We talked about CoCos a few years ago due to a different misunderstanding. CoCos generally are perpetual — they never need to be paid back — but the bank is allowed to repay them after, usually, five years (the “first call date”). It is customary for banks to repay CoCos at the first call date (because they are like bonds), but it is not required, and in fact bank regulators go around saying that banks shouldn’t make too much of a habit of repaying them. “A bank must not do anything which creates an expectation that the call will be exercised,” say the rules, because the regulators do not want CoCos to be too bond-like.
And so one day four years ago Banco Santander SA did not call its AT1s after five years, and the market freaked out. “Santander’s decision is raising questions about whether investors will start souring on AT1s across the board,” said the Wall Street Journal at the time, “which could force European banks to rethink a key way in which they have cushioned themselves against potentially catastrophic losses since the global financial crisis.” I was unmoved. I wrote:
If the regulators think that AT1s are equity and the investors think that they’re debt, someone is wrong, and much better for the investors to be wrong!
Since then I have become very convinced that regulators know how AT1s work, and that investors don’t, and that this is good.
Anyway there are once again threats that this is the end of the AT1 market, that no one will ever buy these securities again, etc., threats that are familiar from the Santander situation four years ago. Bloomberg:
Market participants say the move will likely lead to a disruptive industry-wide repricing.

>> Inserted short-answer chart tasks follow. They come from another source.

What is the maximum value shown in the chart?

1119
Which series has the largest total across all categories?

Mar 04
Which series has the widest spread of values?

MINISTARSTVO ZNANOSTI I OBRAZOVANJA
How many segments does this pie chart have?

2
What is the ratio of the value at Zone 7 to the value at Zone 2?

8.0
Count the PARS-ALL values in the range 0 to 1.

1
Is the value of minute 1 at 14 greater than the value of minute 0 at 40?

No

The market for new AT1 bonds will likely go into deep freeze and the cost of risky bank funding risks jumping higher given the regulatory decision caught some creditors off-guard, say traders.

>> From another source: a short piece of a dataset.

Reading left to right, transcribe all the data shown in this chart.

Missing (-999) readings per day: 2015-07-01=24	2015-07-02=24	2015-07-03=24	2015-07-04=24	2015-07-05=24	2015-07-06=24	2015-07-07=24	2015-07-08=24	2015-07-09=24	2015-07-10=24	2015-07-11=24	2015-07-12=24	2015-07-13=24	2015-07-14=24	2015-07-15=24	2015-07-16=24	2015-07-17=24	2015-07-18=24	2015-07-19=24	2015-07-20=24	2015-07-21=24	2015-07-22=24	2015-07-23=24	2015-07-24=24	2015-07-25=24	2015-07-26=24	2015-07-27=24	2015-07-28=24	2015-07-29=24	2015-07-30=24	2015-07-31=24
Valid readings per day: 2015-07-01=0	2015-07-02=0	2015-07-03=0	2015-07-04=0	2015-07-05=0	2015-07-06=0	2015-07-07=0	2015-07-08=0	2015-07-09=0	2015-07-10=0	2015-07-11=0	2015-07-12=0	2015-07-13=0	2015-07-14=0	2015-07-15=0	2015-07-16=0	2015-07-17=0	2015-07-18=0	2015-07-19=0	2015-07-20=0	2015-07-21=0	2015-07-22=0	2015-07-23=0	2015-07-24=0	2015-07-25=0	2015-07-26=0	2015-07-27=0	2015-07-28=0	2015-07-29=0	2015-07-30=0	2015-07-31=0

That would give bank treasurers fewer options to raise capital at a time of market stress, with the Federal Reserve and five other central banks announcing coordinated action on Sunday to boost dollar liquidity.

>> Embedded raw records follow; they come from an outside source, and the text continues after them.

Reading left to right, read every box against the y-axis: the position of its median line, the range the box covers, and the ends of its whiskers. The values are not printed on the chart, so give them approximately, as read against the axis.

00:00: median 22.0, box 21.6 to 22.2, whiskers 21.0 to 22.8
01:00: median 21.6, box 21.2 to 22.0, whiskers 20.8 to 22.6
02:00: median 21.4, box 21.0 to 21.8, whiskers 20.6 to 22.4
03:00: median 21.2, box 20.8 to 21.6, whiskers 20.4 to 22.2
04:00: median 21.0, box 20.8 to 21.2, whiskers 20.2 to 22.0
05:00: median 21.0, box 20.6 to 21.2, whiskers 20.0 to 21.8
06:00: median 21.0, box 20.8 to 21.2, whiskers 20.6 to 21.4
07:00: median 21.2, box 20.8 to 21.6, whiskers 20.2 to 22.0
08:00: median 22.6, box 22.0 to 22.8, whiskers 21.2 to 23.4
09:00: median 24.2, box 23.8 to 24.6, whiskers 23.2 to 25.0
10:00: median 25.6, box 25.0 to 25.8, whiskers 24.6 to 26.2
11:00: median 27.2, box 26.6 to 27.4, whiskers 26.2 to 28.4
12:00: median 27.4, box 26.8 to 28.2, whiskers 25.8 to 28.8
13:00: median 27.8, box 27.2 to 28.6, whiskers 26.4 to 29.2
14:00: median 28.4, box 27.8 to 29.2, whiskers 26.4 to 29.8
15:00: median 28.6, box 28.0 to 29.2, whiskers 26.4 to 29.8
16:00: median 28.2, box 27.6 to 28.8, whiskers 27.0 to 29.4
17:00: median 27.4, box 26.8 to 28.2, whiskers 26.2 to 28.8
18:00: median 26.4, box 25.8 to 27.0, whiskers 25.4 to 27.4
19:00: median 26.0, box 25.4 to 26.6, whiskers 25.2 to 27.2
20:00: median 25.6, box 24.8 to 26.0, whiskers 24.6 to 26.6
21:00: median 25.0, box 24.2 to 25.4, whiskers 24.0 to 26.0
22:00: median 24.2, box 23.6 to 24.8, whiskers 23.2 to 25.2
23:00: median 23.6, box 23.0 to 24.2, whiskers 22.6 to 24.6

And my Bloomberg Opinion colleague Marcus Ashworth:
The entire banking sector will end up paying for Credit Suisse’s myriad transgressions one way or another. The repercussions of the Swiss takeover structure may close off access to CoCos for all but the strongest banks — the definition of which will come under ever-closer scrutiny.
To be fair, most AT1s outside of Switzerland don’t work like this — they tend not to be permanent write-down AT1s — and so it is not clear why the Credit Suisse writedown should affect the prices of other AT1s:
European regulators are rushing to reassure investors that shareholders should face losses before bondholders after the takeover of Credit Suisse Group AG wiped the bank’s Additional Tier 1 debt.
The clauses that led to the bonds being marked to zero aren’t common. Only the AT1 bonds of Credit Suisse and UBS Group AG have language in their terms that allows for a permanent write-down and most other banks in Europe and the UK have more protections, according to Jeroen Julius, a credit analyst at Bloomberg Intelligence.
It is just possible that the explanation is that AT1 investors don’t read the terms of their securities? Anyway European Union and UK banking authorities put out statements saying in effect that they would never do what the Swiss authorities did here, and that (in the Bank of England’s words) “AT1 instruments rank ahead of CET1 and behind T2 in the hierarchy. Holders of such instruments should expect to be exposed to losses in resolution or insolvency in the order of their positions in this hierarchy.” If you read that very closely, it does not quite say that AT1 instruments can’t be written off in a shotgun merger over the weekend that preserves some value for the equity (not “resolution or insolvency”!), but I guess there’s no reason to read it too closely.